## Passage for review
● ● ●
# Least expensive house (yet another thread)



## Warwalk (May 25, 2011)

It's always a favorite topic for people to ask how inexpensively a house can be built, not understanding all the variables (is the lot sloped? what's the foundation? square feet? finish? flooring? etc...?). 

Well, here's another one ~ but hopefully with enough detail to tighten up the picture a little bit: What would be a ballpark figure for a shell of a house; steel framing members 16" o.c., 9', steel pre-painted siding, standing seam roof, house on concrete piers 3' high, 1500 sq ft rectangular w/ 10' porch all sides... 

No insulation, no sheetrock, coldwater PEX plumbing only, wire run through conduit, any windows and doors single pane only, no HVAC, no kitchen or bath (only stubbed out)... 

I'm really just looking for an "off the top of your head guesstimate" ~ no calculations. All work would be done by myself except for roofing, so basically just a dried-in structure. The structure would be for a tropical (high moisture / high termites) environment which is why I chose steel. I'd probably simply spray paint all internal walls. This isn't meant to be a finished project again ~ just a dried-in semi-habitable structure.

Your thoughts? (also, anyone in the steel trade by all means pass me a number or e-mail! =)


----------



## darkwing (Oct 14, 2012)

30x50 bolt together barn kit 7000.00. Porch 4.00 sq ft . figure 200.00 for labor per window, door, etc. For the floor no point putting wood so I guess concrete slab and good luck getting what you want. The last barn I built the concrete guy made a whole lot more than I.


----------



## farminghandyman (Mar 4, 2005)

not exactly your spec. but two Ebay buildings
$3000
http://www.ebay.com/itm/Duro-Steel-...RECT-Backyard-Storage-Shed-Shop-/290925825051 no floor or wall ends,

some bigger $16000 but the extra size would probably cover some of your add ons
http://www.ebay.com/itm/Steel-Facto...ilding-Prefabricated-Garage-Kit-/330921061233 no floor


some 30' x 50' http://www.factorysteeloverstock.com/CLONES_30X50X14.html
$8 to 9000 for building only no floor. 

I realize this is not the way you describe the construction, of the building but 

but if you can do it for $25, a square foot, $1500 is $37,500. I think conventional construction is pushing $125 a square foot, complete, and that is not fancy, ( and your description would be fairly conventional construction methods.)
at one time labor was considered about 30 to 50% of the cost, 

some interesting info on building http://www.nahb.org/generic.aspx?genericContentID=169974

this says labor about a 1/3 of materials
http://www.michaelcarliner.com/files/HE0303-MSC-Cost.pdf

average sq ft cost
http://askville.amazon.com/cost-square-foot-build-average-house/AnswerViewer.do?requestId=76109265


----------



## Warwalk (May 25, 2011)
● ● ●
[Saved data entries]
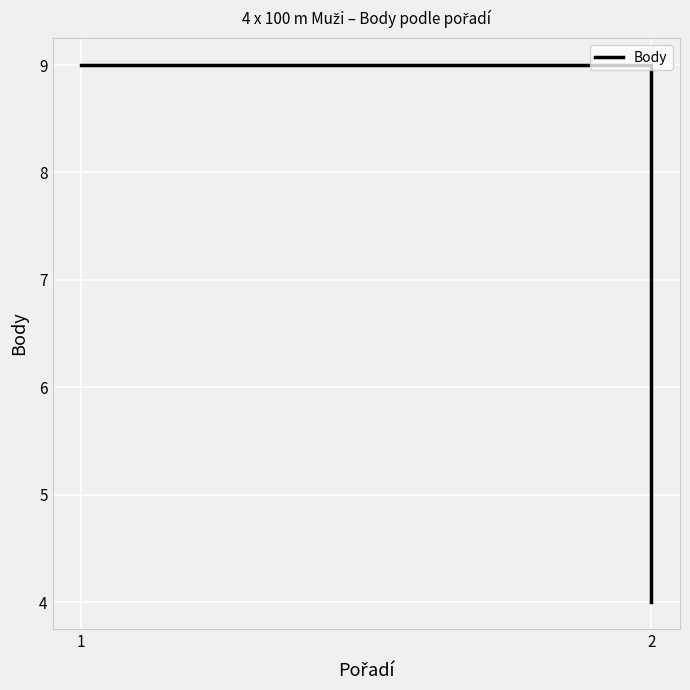

At which category does the chart reach its peak across all series?

1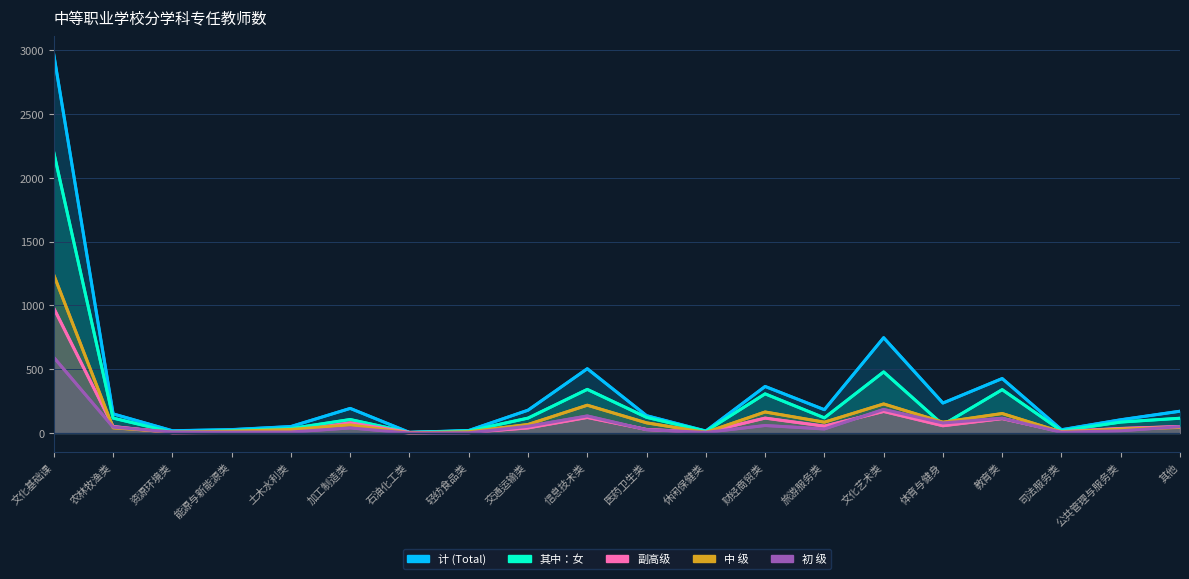

What is the difference between the second highest and minimum values in the 副高级 series?

167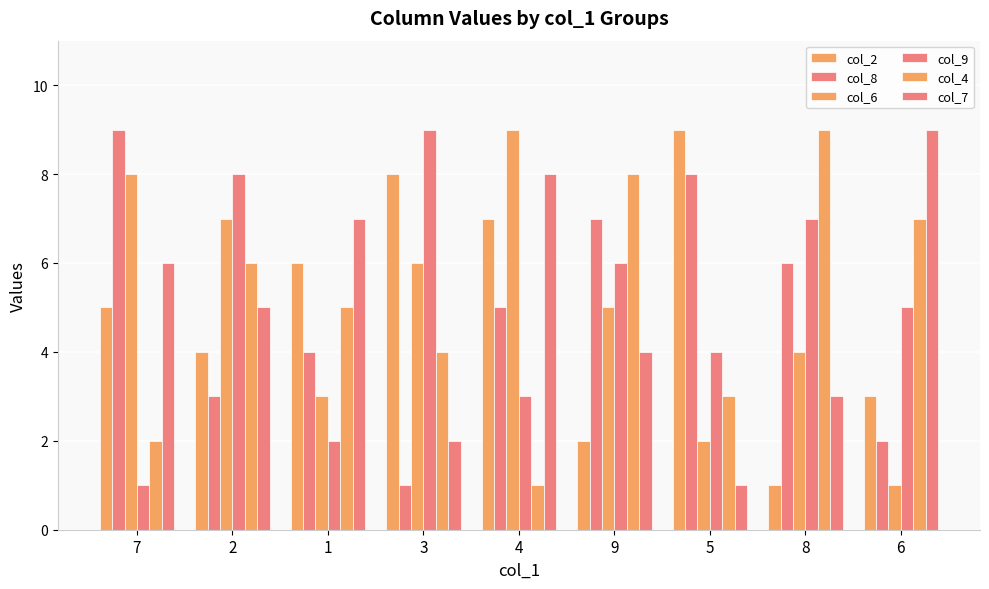

Which series has the largest range (max minus min)?

col_2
● ● ●
## Problems and tasks
[A] Output the part of the forum thread on low-cost house building from "not exactly your" up to and including "conventional construction methods.)".
[B] Answer these questions using the forum thread on low-cost house building:
(i) What kind of environment is the structure meant for, leading Warwalk to choose steel?
(ii) What price does darkwing give for a 30x50 bolt-together barn kit?
(iii) What does farminghandyman think conventional construction costs per square foot, complete?
[C] Extend the forum thread on low-cost house building, continuing from the point where it stops.
None of the data is needed.

## Responses per task
[A]
not exactly your spec. but two Ebay buildings
$3000
http://www.ebay.com/itm/Duro-Steel-...RECT-Backyard-Storage-Shed-Shop-/290925825051 no floor or wall ends,

some bigger $16000 but the extra size would probably cover some of your add ons
http://www.ebay.com/itm/Steel-Facto...ilding-Prefabricated-Garage-Kit-/330921061233 no floor


some 30' x 50' http://www.factorysteeloverstock.com/CLONES_30X50X14.html
$8 to 9000 for building only no floor. 

I realize this is not the way you describe the construction, of the building but 

but if you can do it for $25, a square foot, $1500 is $37,500. I think conventional construction is pushing $125 a square foot, complete, and that is not fancy, ( and your description would be fairly conventional construction methods.)

[B]
(i) A tropical environment with high moisture and high termites.
(ii) 7000.00.
(iii) About $125 a square foot.

[C]
Huge huge thanks for the replies so far! =) I'm not looking for exacting quotes, but just general info... for me this can be used for a good starting point, and for those just reading, I'm not looking for anything remotely close to a completed structure ~ merely a completely dried in building with good roof coverage that will "go the distance". I'll look over all links and info in the meantime! =)


----------



## darkwing (Oct 14, 2012)

I got the prices from www.jimfg.com and they have a residence kit.


----------



## Warwalk (May 25, 2011)

For me, building in the tropics poses a number of drawbacks (the constant rain and bugs), but it also allows for some opportunities (never freezes, not much temperature fluctuation) so things such as low-e windows or heavy duty insulation aren't necessary. This project is still in the early stages, and my hopes would be that if I can build a primary structure for relatively inexpensively, I'd be able to add / finish in stages. I eventually picture a series of buildings of various sizes, completely enclosing a large square common area (so probably four buildings in total), all linked together by covered porches or walkways. The square common area surrounded by the buildings could become a flower garden or pool area or something... also, since rainwater would be done via catchment, I think the large amount of roof space would be ample enough to never run out. Also, the area is earthquake and termite prone, and thus the reason for steel frame, which I hear has a little more "give". These are some very good ideas I'm getting from everyone! Does anyone have any experience framing with steel? I hear there are some unique qualities working with steel, but nothing that someone with framing experience couldn't adjust to fairly readily (?)


----------



## Warwalk (May 25, 2011)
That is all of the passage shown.